MrBeast Spends $3 Million Building 10 Schools Across Ghana, Ecuador, India, and the United States to Educate 18,000 Students

A government-condemned school building in Ghana was demolished and replaced with a brand-new structure — and that single act was only the opening chapter of a $3 million, ten-school construction effort documented by MrBeast that will educate more than 18,000 students across four countries over their lifetimes.

From Ghana to Ecuador: Schools Demolished, Replaced, and Built From the Ground Up

In Ghana, MrBeast and his team tore down a structurally dangerous school that government officials had formally ordered to be demolished, replacing it with a new facility and drilling a fresh water well within walking distance of the campus. A second Ghanaian school received a complete refurbishment — new ceiling, walls, and floors — plus two additional brand-new classrooms for the more than 250 students already attending. Teachers Joseph and Emmanuel, who were each spending a third of their salary and up to an hour of daily commute time just reaching the school, were given a fully furnished apartment beside the campus. The community’s water crisis was also addressed directly: nearly 80 percent of the surrounding village’s population, including children, carried parasitic worms from a contaminated river they had relied on for over a decade. A new well now serves both the school and the hundreds of residents in the surrounding area. Partnering with the Rockefeller Foundation, MrBeast committed to five years of free daily school lunches across all Ghanaian schools in the project. Investment in that single compound alone surpassed half a million dollars and is projected to cross one million dollars by year’s end. MrBeast was named Chief of Development by the community.

A third Ghanaian school — older than MrBeast himself, with a roof at genuine risk of collapse — was torn down and replaced with a brand-new two-story building containing eight fully furnished classrooms, now capable of accommodating more than 300 children. A solar-powered well with a water storage facility was constructed beside it, serving the school and the thousand residents living nearby. An additional Ghanaian school, where flooding rendered classrooms unusable during rain, was replaced entirely with seven new classrooms and a kitchen, also enrolled in the five-year free lunch program. School attendance at a site where MrBeast had launched a meal program a full year earlier had already climbed 10 percent.

In Ecuador, two schools deep in the Amazon rainforest required two flights, a three-hour boat ride, and ninety minutes of off-road travel to reach.

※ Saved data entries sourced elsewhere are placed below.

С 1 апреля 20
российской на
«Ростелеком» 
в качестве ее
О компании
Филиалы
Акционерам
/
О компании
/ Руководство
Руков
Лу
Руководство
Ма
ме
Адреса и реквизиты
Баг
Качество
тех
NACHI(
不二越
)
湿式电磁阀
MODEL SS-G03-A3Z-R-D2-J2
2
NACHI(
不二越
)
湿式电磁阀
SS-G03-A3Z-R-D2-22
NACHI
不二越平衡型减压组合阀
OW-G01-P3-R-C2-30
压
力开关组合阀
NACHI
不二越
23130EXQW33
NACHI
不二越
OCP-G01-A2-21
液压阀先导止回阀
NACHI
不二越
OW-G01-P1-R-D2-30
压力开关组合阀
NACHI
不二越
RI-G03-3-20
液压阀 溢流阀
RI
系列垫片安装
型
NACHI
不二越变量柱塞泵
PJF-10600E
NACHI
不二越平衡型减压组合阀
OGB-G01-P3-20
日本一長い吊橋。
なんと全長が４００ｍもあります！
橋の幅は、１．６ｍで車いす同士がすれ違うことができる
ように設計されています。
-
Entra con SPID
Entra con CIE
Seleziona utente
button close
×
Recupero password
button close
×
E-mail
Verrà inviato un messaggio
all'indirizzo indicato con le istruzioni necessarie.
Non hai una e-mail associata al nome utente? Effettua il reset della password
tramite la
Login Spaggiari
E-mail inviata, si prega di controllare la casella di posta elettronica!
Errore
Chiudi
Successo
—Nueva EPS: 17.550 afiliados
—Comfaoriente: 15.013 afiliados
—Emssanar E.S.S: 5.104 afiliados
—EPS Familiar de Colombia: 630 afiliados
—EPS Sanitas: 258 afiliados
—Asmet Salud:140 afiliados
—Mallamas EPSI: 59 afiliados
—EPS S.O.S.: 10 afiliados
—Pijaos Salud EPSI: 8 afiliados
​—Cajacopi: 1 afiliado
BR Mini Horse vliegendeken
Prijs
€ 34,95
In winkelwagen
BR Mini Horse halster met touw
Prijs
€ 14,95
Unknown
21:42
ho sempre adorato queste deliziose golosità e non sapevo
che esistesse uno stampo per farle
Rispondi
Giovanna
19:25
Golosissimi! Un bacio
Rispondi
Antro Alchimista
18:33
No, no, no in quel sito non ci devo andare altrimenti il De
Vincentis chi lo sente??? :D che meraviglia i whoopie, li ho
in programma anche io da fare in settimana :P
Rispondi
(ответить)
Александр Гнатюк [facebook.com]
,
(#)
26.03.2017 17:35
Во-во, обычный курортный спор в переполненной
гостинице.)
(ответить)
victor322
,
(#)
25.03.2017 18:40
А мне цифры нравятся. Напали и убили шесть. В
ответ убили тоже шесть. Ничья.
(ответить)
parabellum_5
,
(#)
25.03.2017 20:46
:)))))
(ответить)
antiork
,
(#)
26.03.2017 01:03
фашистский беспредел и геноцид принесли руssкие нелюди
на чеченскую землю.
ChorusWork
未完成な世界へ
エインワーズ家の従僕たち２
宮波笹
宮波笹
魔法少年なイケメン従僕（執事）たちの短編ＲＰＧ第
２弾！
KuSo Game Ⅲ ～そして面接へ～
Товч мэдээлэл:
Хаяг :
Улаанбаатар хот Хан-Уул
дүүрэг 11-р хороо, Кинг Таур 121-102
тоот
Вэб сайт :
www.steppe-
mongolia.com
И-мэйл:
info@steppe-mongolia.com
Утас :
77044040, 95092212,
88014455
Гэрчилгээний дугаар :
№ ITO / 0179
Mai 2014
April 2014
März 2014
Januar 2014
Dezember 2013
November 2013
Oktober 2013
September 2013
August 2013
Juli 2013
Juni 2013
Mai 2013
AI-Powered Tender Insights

Tin roofs made teaching impossible during rain, and floodwaters rose above knee height. Both schools were replaced with elevated structures specifically engineered to keep students safe from flooding and rain noise. A deteriorating wooden bridge the children crossed daily was replaced with a metal bridge. More than fifty students immediately returned to school following the construction.

Hope Creek Academy, India, and the Full Scope of Impact

In the United States, MrBeast partnered with Lowe’s to build an outdoor learning center at Hope Creek Academy, a school serving students with neurodivergent needs. Research supports that neurodivergent students demonstrate stronger learning outcomes in outdoor, nature-based environments than in traditional indoor classrooms. Lowe’s volunteers, contributing on their own time, constructed the center as part of the company’s commitment to more than 2,000 community impact projects and over 200,000 volunteer hours nationwide in the current year.

In India, a school housing more than 400 students across only six classrooms received a brand-new three-story building. Because many students — particularly girls — traveled over an hour in the dark along dangerous roads to reach school, MrBeast also purchased the school a dedicated bus to ensure safe daily transport.

The combined $3 million investment funded not only ten new or rebuilt schools but also freshwater wells, school kitchens, bathrooms, teacher housing, a soccer field, bridges, and a school bus — infrastructure designed to serve entire communities for generations. With over 200 million children worldwide currently lacking access to a safe school, MrBeast’s documented effort represents one of the most tangible single-creator investments in global educational infrastructure on record, with 18,000 students projected to move through these facilities over their operational lifetimes.